Working data ->
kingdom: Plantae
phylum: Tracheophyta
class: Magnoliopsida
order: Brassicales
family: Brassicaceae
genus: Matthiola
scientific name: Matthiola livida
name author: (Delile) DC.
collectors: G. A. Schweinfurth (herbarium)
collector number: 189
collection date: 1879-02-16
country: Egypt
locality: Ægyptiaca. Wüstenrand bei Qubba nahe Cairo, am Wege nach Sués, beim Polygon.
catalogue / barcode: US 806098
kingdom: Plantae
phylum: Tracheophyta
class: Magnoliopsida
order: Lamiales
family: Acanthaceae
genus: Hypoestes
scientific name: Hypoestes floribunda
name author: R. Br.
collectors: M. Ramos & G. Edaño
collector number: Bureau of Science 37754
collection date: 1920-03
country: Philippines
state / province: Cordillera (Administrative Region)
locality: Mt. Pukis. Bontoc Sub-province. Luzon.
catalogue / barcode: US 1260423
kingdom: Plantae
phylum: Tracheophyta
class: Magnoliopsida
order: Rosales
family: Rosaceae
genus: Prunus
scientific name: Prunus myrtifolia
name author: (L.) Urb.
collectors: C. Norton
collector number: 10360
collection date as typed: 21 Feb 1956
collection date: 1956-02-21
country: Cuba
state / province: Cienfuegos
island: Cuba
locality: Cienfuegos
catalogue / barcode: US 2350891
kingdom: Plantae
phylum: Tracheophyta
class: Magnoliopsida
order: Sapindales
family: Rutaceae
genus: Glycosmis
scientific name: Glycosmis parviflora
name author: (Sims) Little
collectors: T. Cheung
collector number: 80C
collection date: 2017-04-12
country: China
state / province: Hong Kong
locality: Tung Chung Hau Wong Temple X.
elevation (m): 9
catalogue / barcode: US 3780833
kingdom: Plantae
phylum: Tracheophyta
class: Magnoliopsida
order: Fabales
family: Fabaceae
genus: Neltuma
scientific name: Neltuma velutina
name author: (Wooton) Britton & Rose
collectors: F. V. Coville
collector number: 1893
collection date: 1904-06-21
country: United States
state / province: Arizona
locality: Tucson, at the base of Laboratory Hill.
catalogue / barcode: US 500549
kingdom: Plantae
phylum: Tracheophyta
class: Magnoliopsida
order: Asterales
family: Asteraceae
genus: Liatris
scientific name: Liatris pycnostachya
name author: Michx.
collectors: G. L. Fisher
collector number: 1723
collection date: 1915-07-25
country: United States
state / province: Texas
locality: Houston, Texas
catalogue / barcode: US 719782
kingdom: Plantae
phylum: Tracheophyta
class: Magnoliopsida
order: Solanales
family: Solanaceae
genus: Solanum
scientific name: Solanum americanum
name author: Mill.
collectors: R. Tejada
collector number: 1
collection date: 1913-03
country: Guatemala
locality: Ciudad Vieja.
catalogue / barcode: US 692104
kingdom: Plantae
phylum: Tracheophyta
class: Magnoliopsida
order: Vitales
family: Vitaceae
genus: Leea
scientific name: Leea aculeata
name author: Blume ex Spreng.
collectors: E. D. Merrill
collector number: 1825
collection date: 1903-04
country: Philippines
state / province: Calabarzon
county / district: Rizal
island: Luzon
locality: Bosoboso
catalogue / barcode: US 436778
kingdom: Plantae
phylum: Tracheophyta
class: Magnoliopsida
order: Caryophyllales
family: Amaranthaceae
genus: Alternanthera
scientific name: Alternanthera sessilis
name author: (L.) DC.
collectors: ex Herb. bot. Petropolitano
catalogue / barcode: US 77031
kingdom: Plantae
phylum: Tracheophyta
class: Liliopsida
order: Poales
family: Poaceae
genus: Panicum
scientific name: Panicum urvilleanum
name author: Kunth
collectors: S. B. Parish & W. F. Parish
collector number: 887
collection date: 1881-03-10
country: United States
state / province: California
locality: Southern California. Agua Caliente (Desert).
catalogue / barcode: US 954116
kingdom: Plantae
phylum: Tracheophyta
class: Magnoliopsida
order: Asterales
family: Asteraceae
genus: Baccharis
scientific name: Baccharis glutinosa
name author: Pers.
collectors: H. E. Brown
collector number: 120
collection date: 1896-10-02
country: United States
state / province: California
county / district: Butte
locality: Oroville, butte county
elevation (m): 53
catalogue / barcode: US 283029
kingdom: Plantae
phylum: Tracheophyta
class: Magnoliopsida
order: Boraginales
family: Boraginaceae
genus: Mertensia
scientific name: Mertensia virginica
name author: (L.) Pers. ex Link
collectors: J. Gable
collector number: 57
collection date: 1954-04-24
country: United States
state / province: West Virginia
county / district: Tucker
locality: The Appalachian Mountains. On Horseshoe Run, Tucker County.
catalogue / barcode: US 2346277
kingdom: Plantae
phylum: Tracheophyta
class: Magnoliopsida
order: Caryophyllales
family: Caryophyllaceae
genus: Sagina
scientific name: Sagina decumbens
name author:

Exercise directions ->
Reproduce every line of the entries above, character for character, from the first to the last.

Output below ->
kingdom: Plantae
phylum: Tracheophyta
class: Magnoliopsida
order: Brassicales
family: Brassicaceae
genus: Matthiola
scientific name: Matthiola livida
name author: (Delile) DC.
collectors: G. A. Schweinfurth (herbarium)
collector number: 189
collection date: 1879-02-16
country: Egypt
locality: Ægyptiaca. Wüstenrand bei Qubba nahe Cairo, am Wege nach Sués, beim Polygon.
catalogue / barcode: US 806098
kingdom: Plantae
phylum: Tracheophyta
class: Magnoliopsida
order: Lamiales
family: Acanthaceae
genus: Hypoestes
scientific name: Hypoestes floribunda
name author: R. Br.
collectors: M. Ramos & G. Edaño
collector number: Bureau of Science 37754
collection date: 1920-03
country: Philippines
state / province: Cordillera (Administrative Region)
locality: Mt. Pukis. Bontoc Sub-province. Luzon.
catalogue / barcode: US 1260423
kingdom: Plantae
phylum: Tracheophyta
class: Magnoliopsida
order: Rosales
family: Rosaceae
genus: Prunus
scientific name: Prunus myrtifolia
name author: (L.) Urb.
collectors: C. Norton
collector number: 10360
collection date as typed: 21 Feb 1956
collection date: 1956-02-21
country: Cuba
state / province: Cienfuegos
island: Cuba
locality: Cienfuegos
catalogue / barcode: US 2350891
kingdom: Plantae
phylum: Tracheophyta
class: Magnoliopsida
order: Sapindales
family: Rutaceae
genus: Glycosmis
scientific name: Glycosmis parviflora
name author: (Sims) Little
collectors: T. Cheung
collector number: 80C
collection date: 2017-04-12
country: China
state / province: Hong Kong
locality: Tung Chung Hau Wong Temple X.
elevation (m): 9
catalogue / barcode: US 3780833
kingdom: Plantae
phylum: Tracheophyta
class: Magnoliopsida
order: Fabales
family: Fabaceae
genus: Neltuma
scientific name: Neltuma velutina
name author: (Wooton) Britton & Rose
collectors: F. V. Coville
collector number: 1893
collection date: 1904-06-21
country: United States
state / province: Arizona
locality: Tucson, at the base of Laboratory Hill.
catalogue / barcode: US 500549
kingdom: Plantae
phylum: Tracheophyta
class: Magnoliopsida
order: Asterales
family: Asteraceae
genus: Liatris
scientific name: Liatris pycnostachya
name author: Michx.
collectors: G. L. Fisher
collector number: 1723
collection date: 1915-07-25
country: United States
state / province: Texas
locality: Houston, Texas
catalogue / barcode: US 719782
kingdom: Plantae
phylum: Tracheophyta
class: Magnoliopsida
order: Solanales
family: Solanaceae
genus: Solanum
scientific name: Solanum americanum
name author: Mill.
collectors: R. Tejada
collector number: 1
collection date: 1913-03
country: Guatemala
locality: Ciudad Vieja.
catalogue / barcode: US 692104
kingdom: Plantae
phylum: Tracheophyta
class: Magnoliopsida
order: Vitales
family: Vitaceae
genus: Leea
scientific name: Leea aculeata
name author: Blume ex Spreng.
collectors: E. D. Merrill
collector number: 1825
collection date: 1903-04
country: Philippines
state / province: Calabarzon
county / district: Rizal
island: Luzon
locality: Bosoboso
catalogue / barcode: US 436778
kingdom: Plantae
phylum: Tracheophyta
class: Magnoliopsida
order: Caryophyllales
family: Amaranthaceae
genus: Alternanthera
scientific name: Alternanthera sessilis
name author: (L.) DC.
collectors: ex Herb. bot. Petropolitano
catalogue / barcode: US 77031
kingdom: Plantae
phylum: Tracheophyta
class: Liliopsida
order: Poales
family: Poaceae
genus: Panicum
scientific name: Panicum urvilleanum
name author: Kunth
collectors: S. B. Parish & W. F. Parish
collector number: 887
collection date: 1881-03-10
country: United States
state / province: California
locality: Southern California. Agua Caliente (Desert).
catalogue / barcode: US 954116
kingdom: Plantae
phylum: Tracheophyta
class: Magnoliopsida
order: Asterales
family: Asteraceae
genus: Baccharis
scientific name: Baccharis glutinosa
name author: Pers.
collectors: H. E. Brown
collector number: 120
collection date: 1896-10-02
country: United States
state / province: California
county / district: Butte
locality: Oroville, butte county
elevation (m): 53
catalogue / barcode: US 283029
kingdom: Plantae
phylum: Tracheophyta
class: Magnoliopsida
order: Boraginales
family: Boraginaceae
genus: Mertensia
scientific name: Mertensia virginica
name author: (L.) Pers. ex Link
collectors: J. Gable
collector number: 57
collection date: 1954-04-24
country: United States
state / province: West Virginia
county / district: Tucker
locality: The Appalachian Mountains. On Horseshoe Run, Tucker County.
catalogue / barcode: US 2346277
kingdom: Plantae
phylum: Tracheophyta
class: Magnoliopsida
order: Caryophyllales
family: Caryophyllaceae
genus: Sagina
scientific name: Sagina decumbens
name author:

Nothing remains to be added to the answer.